If you want to do quartic, or quintic, or higher order splines, I think you can mimic the approach I've taken here, which is more or less "use the Bézier (or is it Bernstein?) basis and follow your nose."
It sounds like you might be interested in cubic polynomials, rather than cubic splines. If so, read on.
I’ll talk about the interval $[0,1]$; rescaling to an arbitrary interval $[a,b]$ is straightforward.

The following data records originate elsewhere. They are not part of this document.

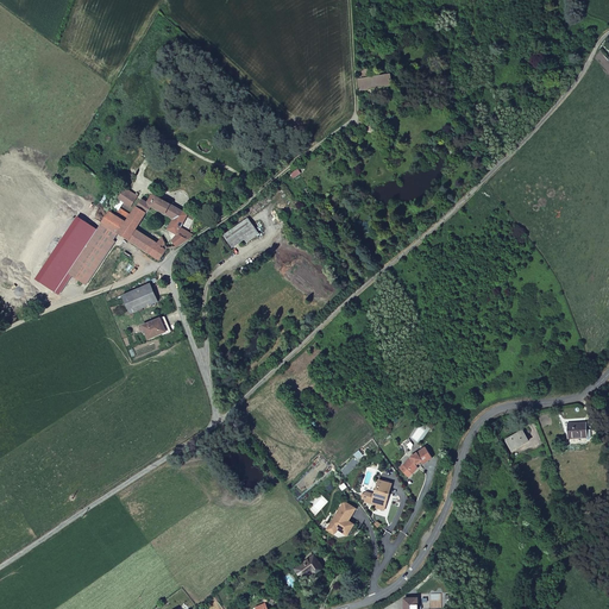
[(358,86),(359,96),(393,89),(390,80),(358,86)]
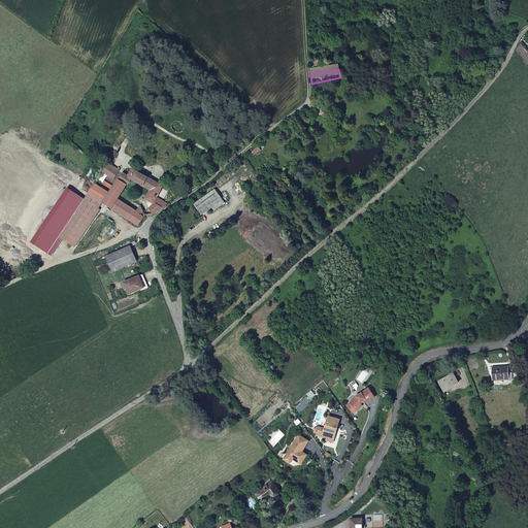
[(118,155),(119,154),(127,140),(121,136),(111,152),(118,155)]
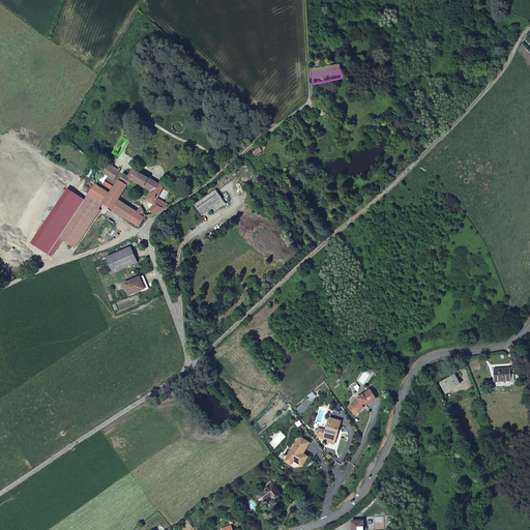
[(106,167),(102,172),(95,183),(101,187),(106,181),(112,184),(118,175),(106,167)]
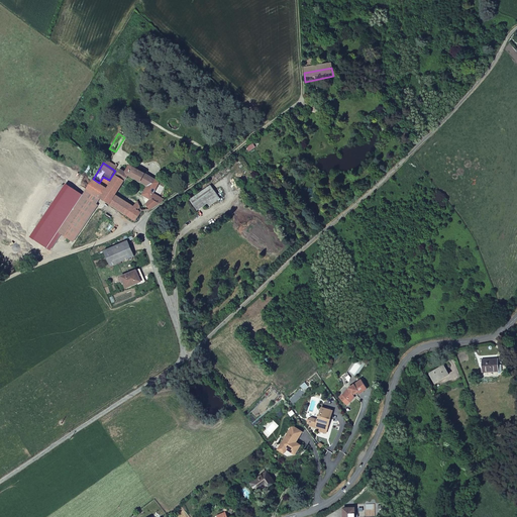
[(128,168),(122,176),(126,178),(139,187),(144,191),(146,192),(152,183),(128,168)]
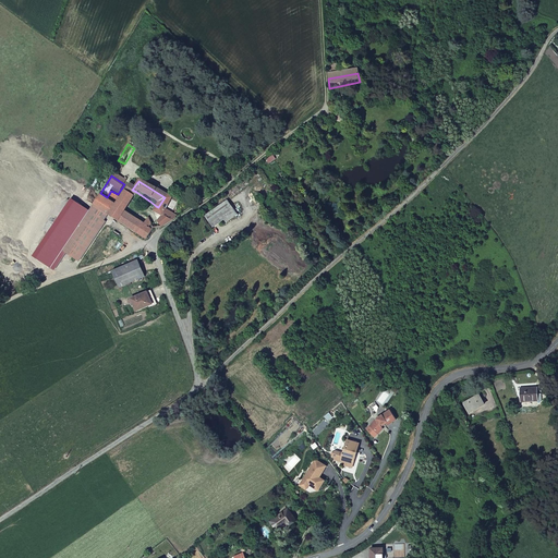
[(123,193),(132,198),(136,192),(132,190),(128,186),(123,193)]
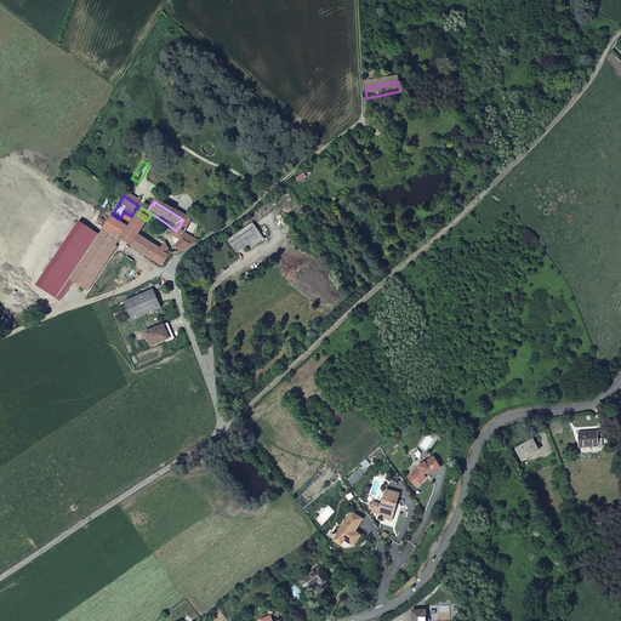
[(108,220),(101,232),(117,243),(149,265),(158,251),(136,237),(147,221),(137,215),(126,231),(108,220)]
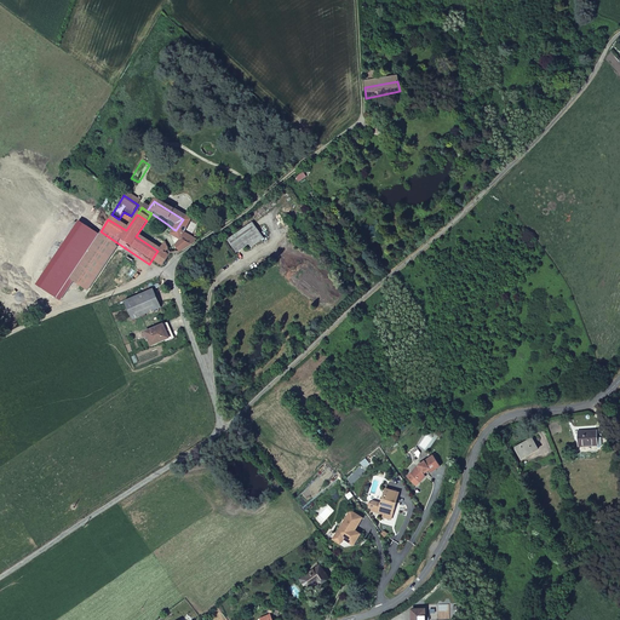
[(196,227),(189,220),(188,223),(183,219),(176,230),(188,239),(196,227)]
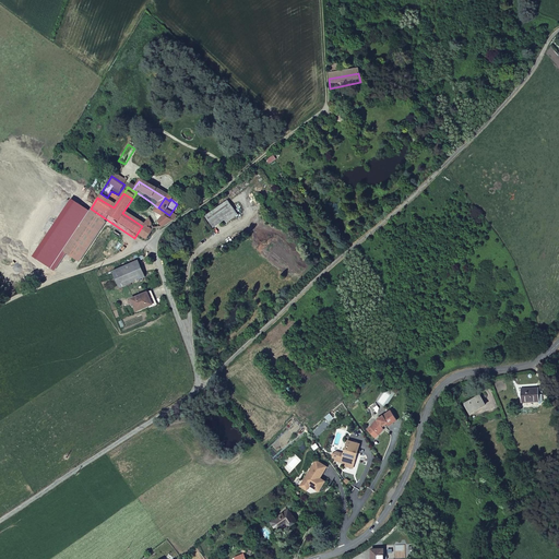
[(238,216),(229,204),(206,221),(215,233),(238,216)]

A useful basis for cubic polynomials is the Hermite basis. The four basis functions are: $$ 𝜙_0(𝑢) = 2𝑢^3 −3𝑢^2 +1 \quad ; \quad 𝜙_1(𝑢) = 3𝑢^2 −2𝑢^3 \\ 𝜓_0(𝑢) = 𝑢−2𝑢^2 +𝑢^3 \quad ; \quad 𝜓_1(𝑢) = 𝑢^3 −𝑢^2 $$ Then, given two values $p_0$ and $p_1$ and two derivatives $d_0$ and $d_1$, we construct the curve $$ f(u) = \phi_0(u)p_0 + \phi_1(u)p_1 + \psi_0(u)d_0 + \psi_1(u)d_1 $$ It is easy to check that $$ f(0) = p_0 \quad ; \quad f(1) = p_1 \\ f’(0) = d_0 \quad ; \quad f’(1) = d_1 \\ $$ So, any curve of the form $$ f(u) = \phi_0(u)p_0 + \phi_1(u)p_1 $$ Satisfies your requirements. The two functions $\phi_0$ and $\phi_1$ are the basis functions you want.